_Exercise details_
Take each line of the records below that contains the string "machen" and copy it.

---

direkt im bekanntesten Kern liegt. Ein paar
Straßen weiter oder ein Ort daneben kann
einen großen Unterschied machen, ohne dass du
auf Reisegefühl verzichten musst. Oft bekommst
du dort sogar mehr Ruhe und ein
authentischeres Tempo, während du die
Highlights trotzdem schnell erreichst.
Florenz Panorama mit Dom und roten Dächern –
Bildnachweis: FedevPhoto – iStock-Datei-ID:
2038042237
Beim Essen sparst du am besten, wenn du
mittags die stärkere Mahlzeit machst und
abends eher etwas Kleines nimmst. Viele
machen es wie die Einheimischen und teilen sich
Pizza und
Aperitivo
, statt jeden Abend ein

---

_Solution_
einen großen Unterschied machen, ohne dass du
machen es wie die Einheimischen und teilen sich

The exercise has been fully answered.